▶ [The task]
Resume the blog post below about the Goodreads Choice Awards fantasy nomination, picking up right after its last sentence.

▶ [Excerpt]

Monday 27 November 2023

Goodreads Choice Awards - Best Fantasy 2023

THE BOOK THAT WOULDN'T BURN got selected for the Goodreads Choice Awards nominee list, of 20 titles vying for Best Fantasy of 2023.

This happened to my first dozen or so books, with a bunch of them making the finals (I think King of Thorns came 4th!), but it hasn't happened for a while, and the merging of the fantasy catagory with paranormal romance buried the chances of making the list for a lot of epic fantasy since romance is so popular.

(For the record my books have been in the Goodreads Choice Award category for Best Fantasy eleven times, once in the Best Science Fiction category, for One Word Kill, and miraculously I was even in as an artist! That was for Wheelmouse And All The Crazy Robots which I did with Cely and was included in the award's Best Picturebook category.)

Anyway, don't be mistaken: this is entirely a popularity contest.

I'm posting this late since the first round of voting has just finished, and I very much doubt I'll make the final ten.

▶ [Dataset content]
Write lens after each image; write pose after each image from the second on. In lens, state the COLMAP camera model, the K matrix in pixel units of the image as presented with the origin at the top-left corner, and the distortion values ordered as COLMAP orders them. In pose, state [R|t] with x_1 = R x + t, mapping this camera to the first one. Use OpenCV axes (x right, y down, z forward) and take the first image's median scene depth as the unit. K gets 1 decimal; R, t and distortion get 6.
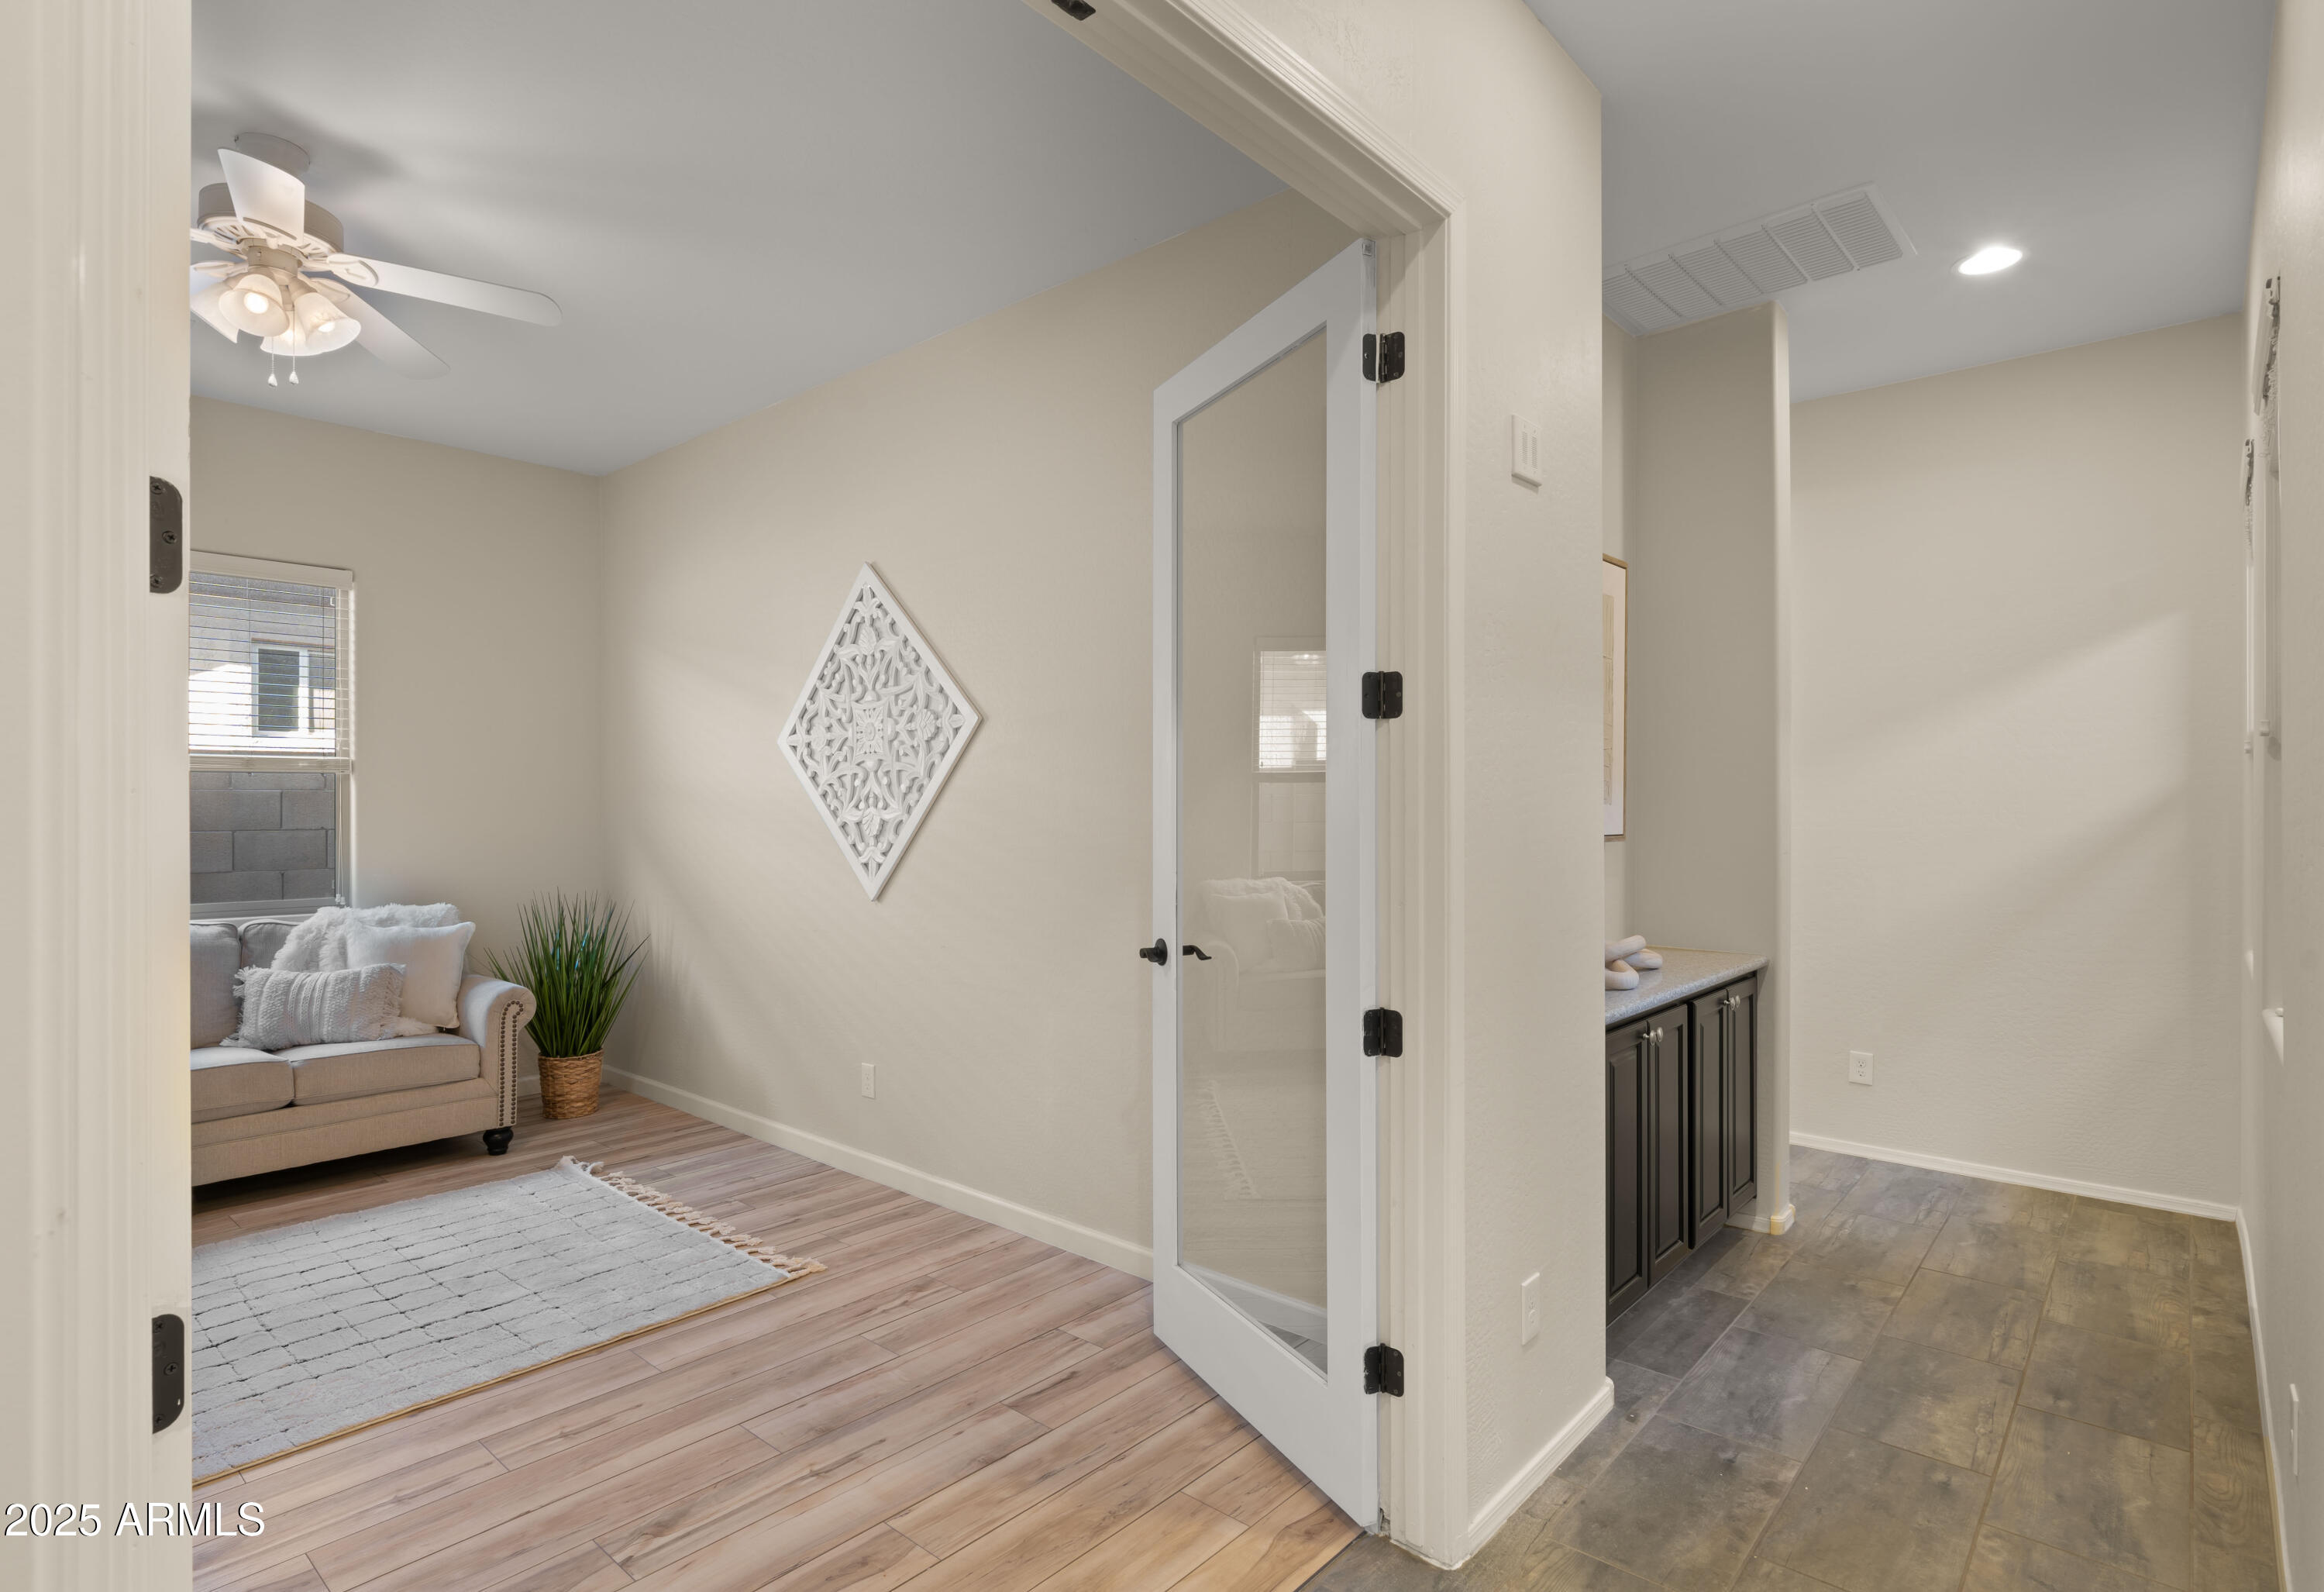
lens RADIAL K [[1170.3, 0, 1162.0], [0, 1170.3, 796.0], [0, 0, 1]] dist [-0.003076, 0.000097]
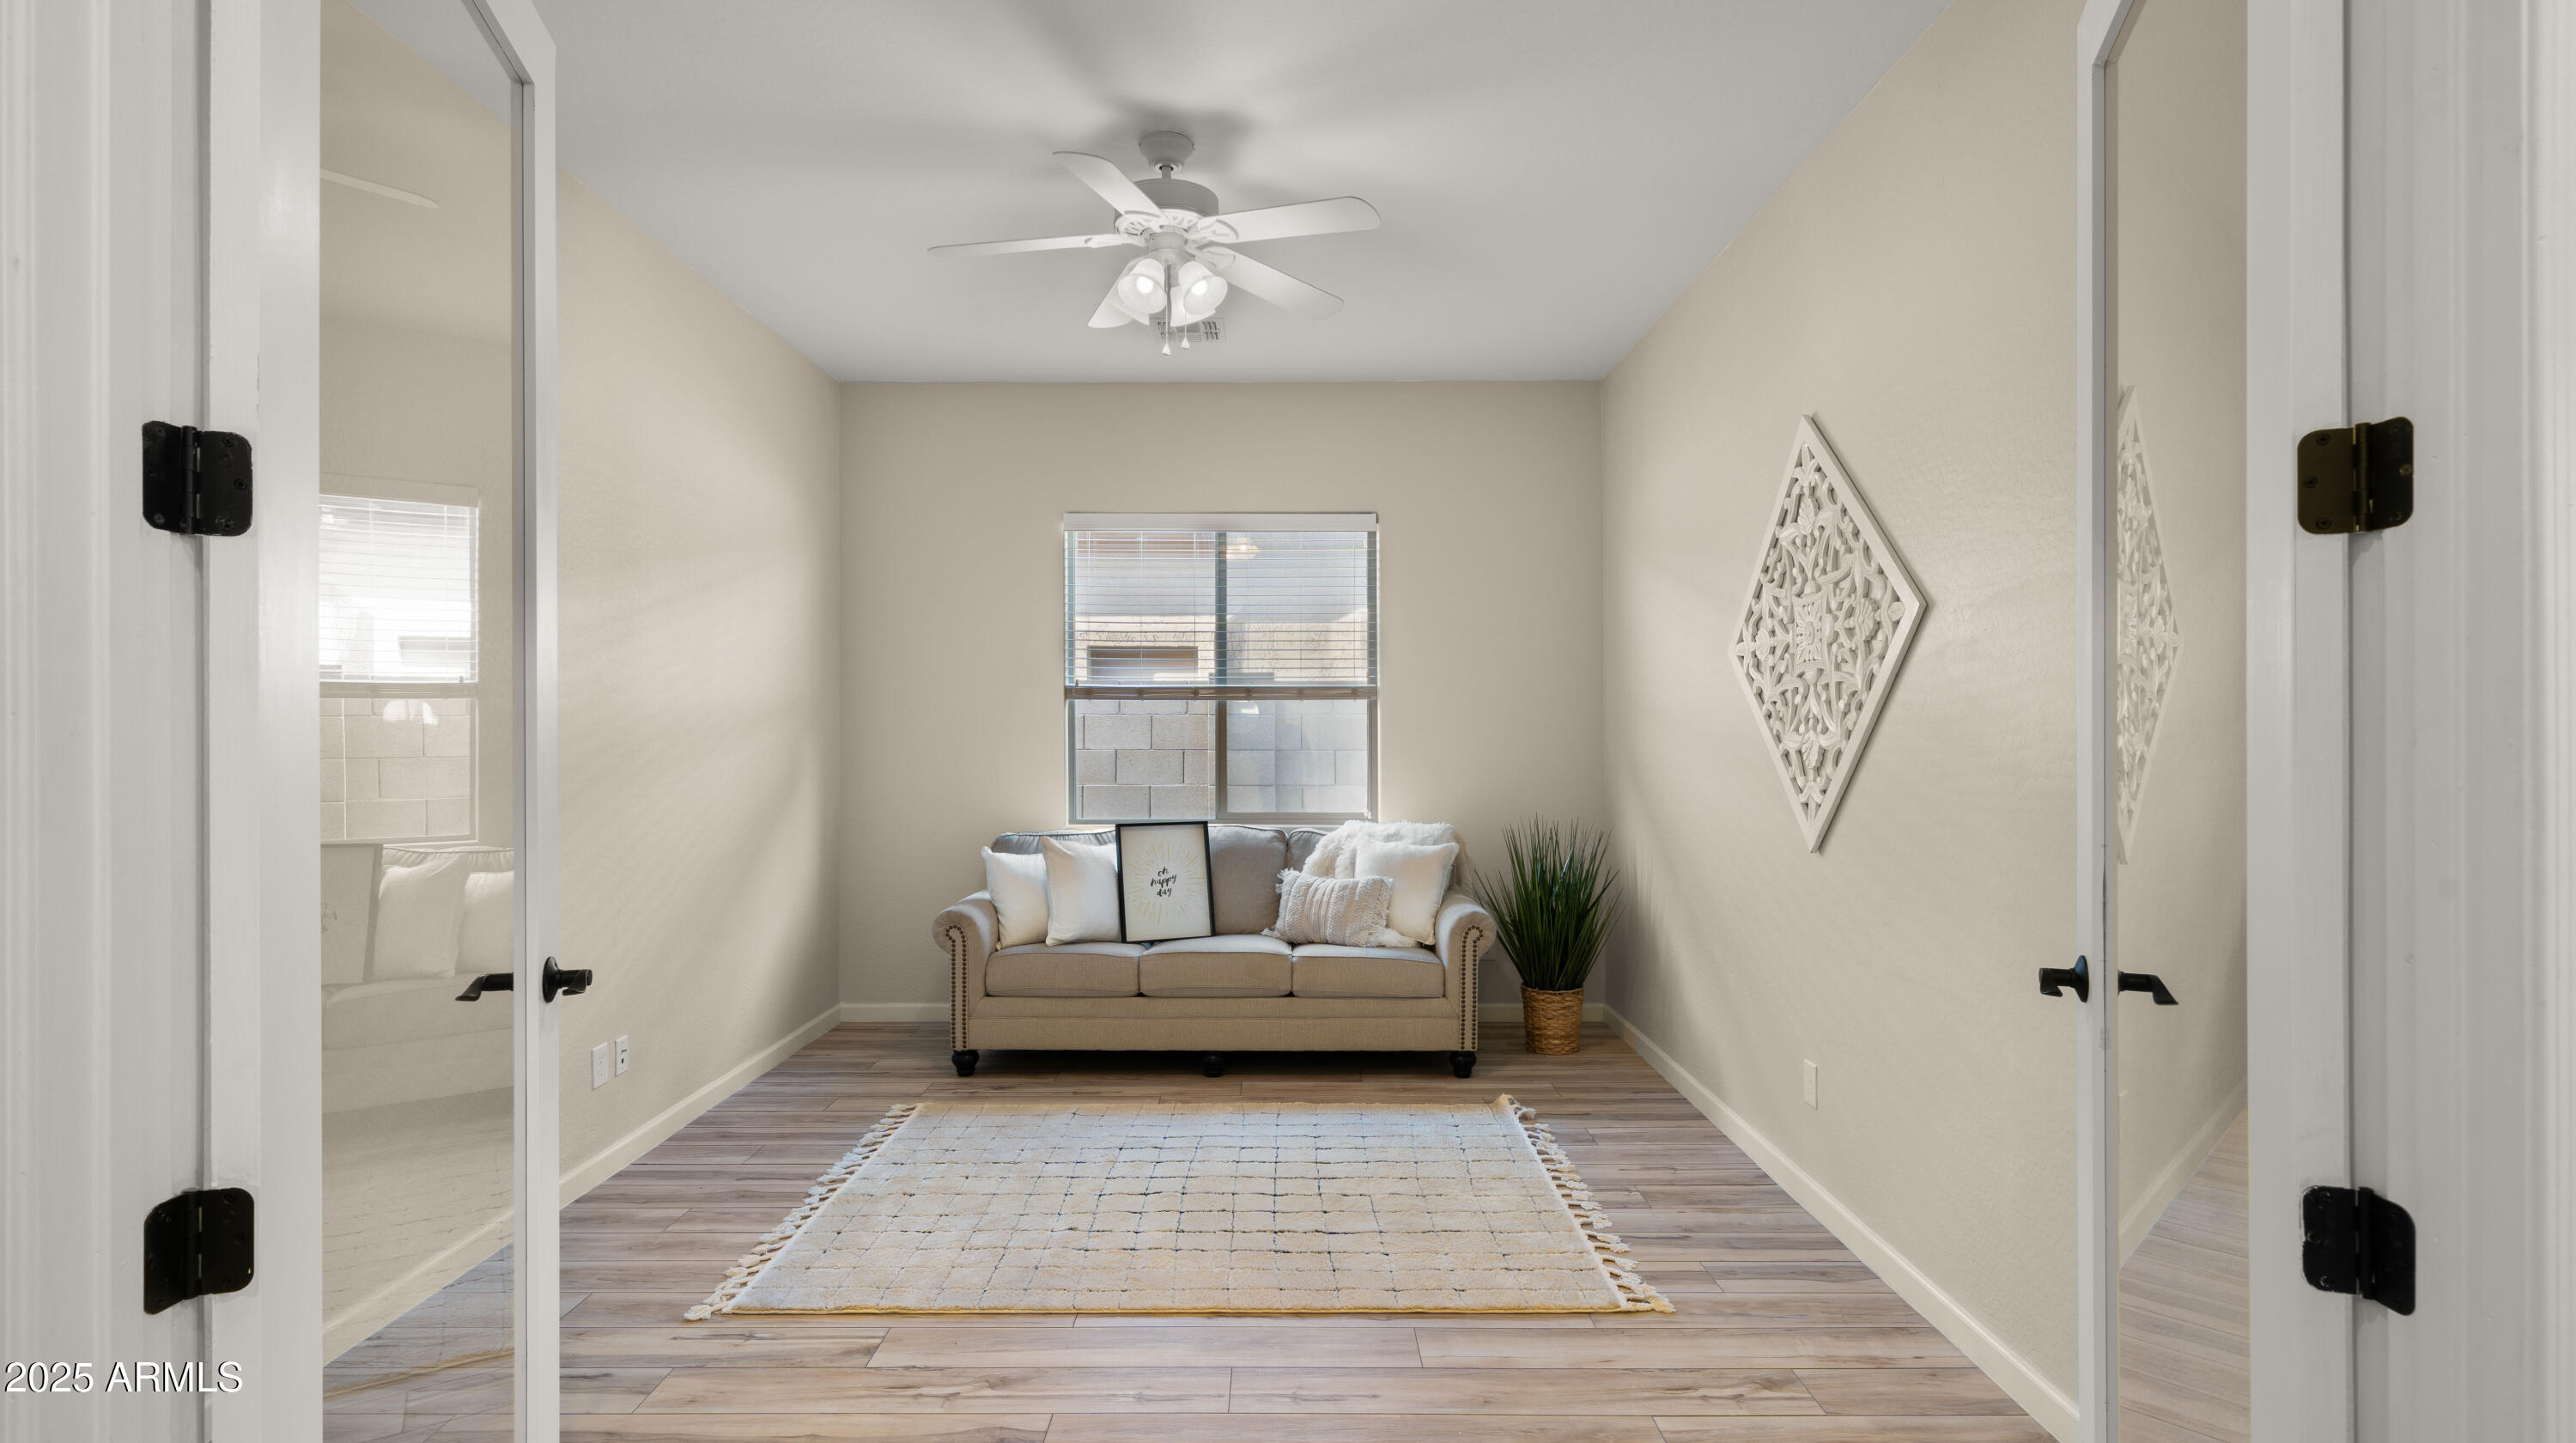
lens RADIAL K [[1238.8, 0, 1288.0], [0, 1238.8, 721.5], [0, 0, 1]] dist [0.002939, -0.000344]
pose [[0.657751, -0.003858, -0.753226, 0.143297], [0.005430, 0.999985, -0.000381, 0.001796], [0.753216, -0.003839, 0.657762, 0.203237]]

▶ [Answer]
This year there's a new catagory called Romantasy, that has sucked out a lot of the super popular romance fantasies from the Fantasy catagory and this (plus the success of TBTWB) has allowed me to sneak back onto the list.

Here are some of the nominees.


The reason I make a song and dance about the vote is that it's a great marketing opportunity, and when you write for a living, such chances are not to sniffed at.

Look at the impact of the contest on the "to read" stats of TBTWB!




I say this is a popularity contest because it's the simple truth. Very few readers will have read more than a handful of the 20 nominees. I suspect most will have read 0 or 1.

Thus people are going to vote primarily for the book they read, rather than compare across the field and vote for the one they thought was best.

Votes will be tightly correlated with number of readers, which in turn is tightly correlated with number of Goodreads ratings.

Below, I've plotted "number of goodreads ratings" for the 20 titles, and indicated TBTWB with an arrow. As you can see, it's one of the least read titles, and as such has almost no chance of making the final ten.


However, if it did, that would be big boost in visibility, and thus it's well worth motivating my readership to vote for the book.

Additionally, every vote appears in that reader's friends' timestreams on Goodreads and advertises to them the fact that their friend really liked the book. And that helps win me more readers.

So it's all good!


Technical aside: 

A final note on selection. It's a numerical thing, not a value judgement. Goodreads runs an algorithm that looks at 'number of ratings', 'number of "to reads", and average rating. It also applies a heavy weighting towards book 1s.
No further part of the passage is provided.